CHAPTER 4

16 3 0
                                    

Sekitar jam sepuluh pagi Tulip meninggalkan rumah kontrakannya di jl. Melati. Ini kali pertama menginjakkan kaki ke daerah Pengayoman selama tiba di Yogyakarta. Emi sudah memberikan alamat dan menjadi tutor GPS nya semalam, dan yakin seharusnya ini mudah. Diluar harapan, satu jam berlalu masih tidak menemukan sedikitpun tanda-tanda. Mungkin akibat bangunan tinggi sudah menjamur, jadi sulit menemukannya. Entah terjepit dimana kantor itu sampai tidak ketemu-ketemu juga.

Matahari semakin terik, Tulip benar-benar letih. Apa begini rasanya menjadi tukang pos. Ditepikan roda duanya dibawah pohon mangga berdaun lebat ingin mendinginkan diri sebentar sekaligus konfirmasi kembali ke Emi. Ia terhambat di pertigaan dan tidak mengingat jelas apa yang dikatakan kemarin karena ada dua kali pertigaan yang akan dilewati. Dari suara seberang memberi instruksi ikuti jalur yang ada bank Indonesia. Kedua mata Tulip terus berpendar, fokus dengan petunjuk lewat ponsel. Ketemu juga gedung tinggi gudang uang negara.

Dilirik jam tangan yang melingkar, lima belas menit lewat. Tulip kembali menghubungi Emi.

"Mi, aku sudah sampai ni," nafas berhembus deras akibat lelah dan panas didengar jelas Emi yang sempat membuatnya merasa bersalah. Tapi buru-buru dibuang perasaan itu dan percaya diri ini semua demi Tulip.

"Alhamdulillah, ketemu suama siatpam yang di pintuw nuanti dia tunjwukin si ediwtor lantai berapa, hukhukhuk tapi kalo nggak salah sih lantai tiga."

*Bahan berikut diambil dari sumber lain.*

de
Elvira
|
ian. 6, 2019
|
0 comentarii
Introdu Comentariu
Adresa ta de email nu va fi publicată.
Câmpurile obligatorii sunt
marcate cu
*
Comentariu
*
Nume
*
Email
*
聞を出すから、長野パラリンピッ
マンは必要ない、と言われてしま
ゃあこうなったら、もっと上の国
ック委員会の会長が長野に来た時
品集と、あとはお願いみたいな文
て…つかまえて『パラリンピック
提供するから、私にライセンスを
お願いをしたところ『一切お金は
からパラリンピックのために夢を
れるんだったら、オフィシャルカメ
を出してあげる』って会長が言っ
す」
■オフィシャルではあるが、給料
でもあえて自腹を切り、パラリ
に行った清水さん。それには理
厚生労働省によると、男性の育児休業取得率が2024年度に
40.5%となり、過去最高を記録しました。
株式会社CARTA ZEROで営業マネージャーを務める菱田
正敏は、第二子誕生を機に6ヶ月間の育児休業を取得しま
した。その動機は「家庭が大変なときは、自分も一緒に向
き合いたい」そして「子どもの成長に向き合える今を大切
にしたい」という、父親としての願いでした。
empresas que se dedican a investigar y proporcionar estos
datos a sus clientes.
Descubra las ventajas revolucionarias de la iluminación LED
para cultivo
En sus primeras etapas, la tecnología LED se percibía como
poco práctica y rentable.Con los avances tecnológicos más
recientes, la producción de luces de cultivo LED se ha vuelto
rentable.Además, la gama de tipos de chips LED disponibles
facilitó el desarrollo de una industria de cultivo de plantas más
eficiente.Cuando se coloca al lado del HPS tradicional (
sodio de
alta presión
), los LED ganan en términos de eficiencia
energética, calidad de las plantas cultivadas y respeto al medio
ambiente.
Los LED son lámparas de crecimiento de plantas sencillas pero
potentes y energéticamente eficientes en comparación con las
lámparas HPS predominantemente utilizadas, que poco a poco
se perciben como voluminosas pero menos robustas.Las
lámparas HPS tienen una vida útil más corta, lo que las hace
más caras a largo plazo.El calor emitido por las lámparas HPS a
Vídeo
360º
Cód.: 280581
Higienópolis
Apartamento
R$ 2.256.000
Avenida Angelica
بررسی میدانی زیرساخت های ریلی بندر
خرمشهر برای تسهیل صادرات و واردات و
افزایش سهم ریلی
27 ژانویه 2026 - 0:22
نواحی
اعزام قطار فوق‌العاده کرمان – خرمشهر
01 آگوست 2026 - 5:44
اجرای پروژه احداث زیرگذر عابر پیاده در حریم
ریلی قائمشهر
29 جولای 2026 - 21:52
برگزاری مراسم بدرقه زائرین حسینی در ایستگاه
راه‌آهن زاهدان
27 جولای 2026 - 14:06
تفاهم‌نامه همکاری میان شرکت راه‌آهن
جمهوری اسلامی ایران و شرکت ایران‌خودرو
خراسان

"Kamu ngomong apaan sih?!" dibalik telepon pemilik suara sedang menikmati buah sambil berbaring depan TV. Khawatir ketahuan dirinya sedang berjuang menghabiskan semangkuk buah, Emi berhenti melanjutkan.

"Tulip, kau masih diluar?"

"Iya, masih diluar, dan sampai ditempat yang salah, aku udah jelajah nyaris jadi ikan kering, tinggal di goreng, itu kantor tidak nemu-nemu juga. Terakhir kamu kesini sebenarnya kapan, Eh?! Tanya orang sini tidak ada yang tau. Jangan-jangan kantornya udah bangkrut kemarin terus tidak kasih kabar." Tulip sudah tidak tahan dengan panas menggila bercampur asap. Dilepaskan ponsel yang terjepit dalam helm. Kemudian menepi lagi dibawah pohon.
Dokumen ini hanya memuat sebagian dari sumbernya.